Anonymous, the author is writing about a true story--Google the names of the girls mentioned in the hook. It really was stranger than fiction.

Anonymous said...

This really happend. It was on the national news. I believe that is the true name of the girls. It was just tragic. Their school photos were beautiful, and they were strikingly similar.

Calamity Jane said...

The last paragraph explains where the author got the idea. The true story of Whitney and Laura and the tragic mistaken identity was all over the news.

December Quinn said...

This rings a bell, like this was a real story and so there is an explanation for it...but you should explain in the query how the wrong girl was buried if only one of them died. Was the other in a coma, so badly mutilated she was unrecognizeable, or what?

Anonymous said...

Probably from the true story that this is based on...do a google search for either of the girls' names.

Anonymous said...

No just no.

Anonymous said...

But if you take out all the "God stuff" then its just about some guy hearing about the true events.
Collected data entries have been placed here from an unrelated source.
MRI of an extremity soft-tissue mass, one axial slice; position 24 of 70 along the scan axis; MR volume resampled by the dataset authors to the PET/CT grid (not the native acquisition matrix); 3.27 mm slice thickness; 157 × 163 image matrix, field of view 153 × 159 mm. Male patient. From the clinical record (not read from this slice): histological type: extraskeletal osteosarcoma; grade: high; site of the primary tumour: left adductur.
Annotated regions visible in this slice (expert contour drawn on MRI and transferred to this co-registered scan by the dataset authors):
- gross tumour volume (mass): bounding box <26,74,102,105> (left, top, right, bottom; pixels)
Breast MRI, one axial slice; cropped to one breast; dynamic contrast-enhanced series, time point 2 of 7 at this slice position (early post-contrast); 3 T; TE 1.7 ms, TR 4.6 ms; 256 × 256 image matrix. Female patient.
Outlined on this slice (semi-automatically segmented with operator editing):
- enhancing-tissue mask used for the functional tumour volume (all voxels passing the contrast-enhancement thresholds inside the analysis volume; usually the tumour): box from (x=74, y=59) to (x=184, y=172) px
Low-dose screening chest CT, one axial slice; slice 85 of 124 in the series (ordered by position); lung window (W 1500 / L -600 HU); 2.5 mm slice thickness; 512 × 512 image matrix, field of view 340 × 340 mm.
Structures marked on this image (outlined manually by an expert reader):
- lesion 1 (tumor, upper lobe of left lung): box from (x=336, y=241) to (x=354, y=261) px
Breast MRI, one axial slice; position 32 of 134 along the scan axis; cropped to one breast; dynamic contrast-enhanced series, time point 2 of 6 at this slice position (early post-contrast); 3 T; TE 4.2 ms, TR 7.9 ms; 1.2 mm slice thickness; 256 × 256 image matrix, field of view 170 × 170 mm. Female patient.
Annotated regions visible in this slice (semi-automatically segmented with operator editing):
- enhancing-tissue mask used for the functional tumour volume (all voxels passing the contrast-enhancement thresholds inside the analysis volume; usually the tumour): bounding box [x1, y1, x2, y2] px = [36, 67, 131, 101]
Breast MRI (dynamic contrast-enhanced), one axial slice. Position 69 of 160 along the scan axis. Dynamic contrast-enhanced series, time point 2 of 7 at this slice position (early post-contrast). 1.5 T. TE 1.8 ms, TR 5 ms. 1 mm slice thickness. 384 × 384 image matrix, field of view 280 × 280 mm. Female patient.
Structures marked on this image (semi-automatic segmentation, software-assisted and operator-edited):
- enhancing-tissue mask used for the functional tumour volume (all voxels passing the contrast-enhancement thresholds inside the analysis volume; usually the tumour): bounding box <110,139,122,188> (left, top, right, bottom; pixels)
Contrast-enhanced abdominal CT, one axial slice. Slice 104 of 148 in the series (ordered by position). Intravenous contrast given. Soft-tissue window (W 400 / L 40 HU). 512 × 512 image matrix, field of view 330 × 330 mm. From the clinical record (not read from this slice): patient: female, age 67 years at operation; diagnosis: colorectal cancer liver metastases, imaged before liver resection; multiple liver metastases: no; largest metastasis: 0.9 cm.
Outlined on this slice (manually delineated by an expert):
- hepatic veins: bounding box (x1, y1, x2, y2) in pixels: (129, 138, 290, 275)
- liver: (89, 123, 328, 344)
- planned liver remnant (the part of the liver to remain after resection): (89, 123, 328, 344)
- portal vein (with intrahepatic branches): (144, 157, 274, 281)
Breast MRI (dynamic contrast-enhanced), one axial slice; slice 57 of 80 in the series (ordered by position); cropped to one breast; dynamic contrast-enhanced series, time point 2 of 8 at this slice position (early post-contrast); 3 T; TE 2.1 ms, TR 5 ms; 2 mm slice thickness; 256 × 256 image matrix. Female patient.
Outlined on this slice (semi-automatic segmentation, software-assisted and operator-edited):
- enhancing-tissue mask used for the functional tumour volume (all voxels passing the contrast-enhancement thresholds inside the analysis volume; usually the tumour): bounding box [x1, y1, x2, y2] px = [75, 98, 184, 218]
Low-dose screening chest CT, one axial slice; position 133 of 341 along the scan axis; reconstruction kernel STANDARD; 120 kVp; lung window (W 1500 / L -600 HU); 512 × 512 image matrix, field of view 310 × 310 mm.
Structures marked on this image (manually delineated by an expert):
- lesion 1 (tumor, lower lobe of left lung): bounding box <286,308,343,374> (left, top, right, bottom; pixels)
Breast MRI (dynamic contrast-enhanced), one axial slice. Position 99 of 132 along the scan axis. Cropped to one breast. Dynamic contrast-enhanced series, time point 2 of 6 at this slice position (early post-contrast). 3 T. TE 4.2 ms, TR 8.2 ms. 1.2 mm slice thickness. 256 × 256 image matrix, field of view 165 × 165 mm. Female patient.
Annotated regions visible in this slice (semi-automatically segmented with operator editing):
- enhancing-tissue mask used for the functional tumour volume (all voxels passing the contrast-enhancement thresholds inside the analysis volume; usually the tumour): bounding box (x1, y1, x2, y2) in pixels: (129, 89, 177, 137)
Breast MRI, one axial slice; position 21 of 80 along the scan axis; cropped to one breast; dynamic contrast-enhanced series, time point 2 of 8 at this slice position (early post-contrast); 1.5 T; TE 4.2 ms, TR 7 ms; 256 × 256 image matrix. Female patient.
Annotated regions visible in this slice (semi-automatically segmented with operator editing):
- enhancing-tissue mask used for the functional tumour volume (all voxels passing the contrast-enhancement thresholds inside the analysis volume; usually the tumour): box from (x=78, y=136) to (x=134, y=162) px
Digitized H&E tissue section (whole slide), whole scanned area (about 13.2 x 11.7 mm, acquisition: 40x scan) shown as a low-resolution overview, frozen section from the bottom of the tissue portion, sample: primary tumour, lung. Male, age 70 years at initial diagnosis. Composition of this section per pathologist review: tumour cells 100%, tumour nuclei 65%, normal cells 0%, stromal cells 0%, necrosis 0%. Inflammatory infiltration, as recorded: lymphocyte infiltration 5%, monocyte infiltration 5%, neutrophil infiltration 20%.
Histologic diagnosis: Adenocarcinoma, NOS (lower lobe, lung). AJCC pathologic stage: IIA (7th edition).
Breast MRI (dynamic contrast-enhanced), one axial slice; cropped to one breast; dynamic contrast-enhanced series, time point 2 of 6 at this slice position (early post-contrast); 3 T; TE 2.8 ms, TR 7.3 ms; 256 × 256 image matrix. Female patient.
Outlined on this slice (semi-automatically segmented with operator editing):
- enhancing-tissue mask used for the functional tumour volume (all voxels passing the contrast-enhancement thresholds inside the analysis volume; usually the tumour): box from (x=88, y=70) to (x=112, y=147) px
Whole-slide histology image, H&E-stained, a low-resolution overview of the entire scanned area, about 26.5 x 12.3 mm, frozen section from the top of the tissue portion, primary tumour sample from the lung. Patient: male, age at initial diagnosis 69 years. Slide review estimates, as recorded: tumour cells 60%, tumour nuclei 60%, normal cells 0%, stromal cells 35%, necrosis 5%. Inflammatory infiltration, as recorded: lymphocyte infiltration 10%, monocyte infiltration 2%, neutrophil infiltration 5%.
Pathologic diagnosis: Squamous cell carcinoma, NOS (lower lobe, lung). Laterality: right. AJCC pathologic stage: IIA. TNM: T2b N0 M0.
I thought the writer was trying to tell a story of his own reaction to those events (and others) in a personal spiritual journey/awakening/failing or whatever it'll end up being..

Anonymous said...

Keep the God stuff!

wonderer said...

I'm not sure of the legal and moral implications of springboarding off that tragedy, but I absolutely loved the voice.

Ski said...

If you've written this like you did the first paragraph, I'll buy the first copy of the book.

Good luck to you.

Rgds............Ski

Virginia Miss said...

Great voice. Memoirs and spriritual journeys aren't my thing, but this voice just might pull me in.

Anonymous said...

It could be great, but the idea of using someone else's tragedy as a leaping-off point for your own musings is utterly squicky. If I were a member of either family or one of their friends, I'd be appalled.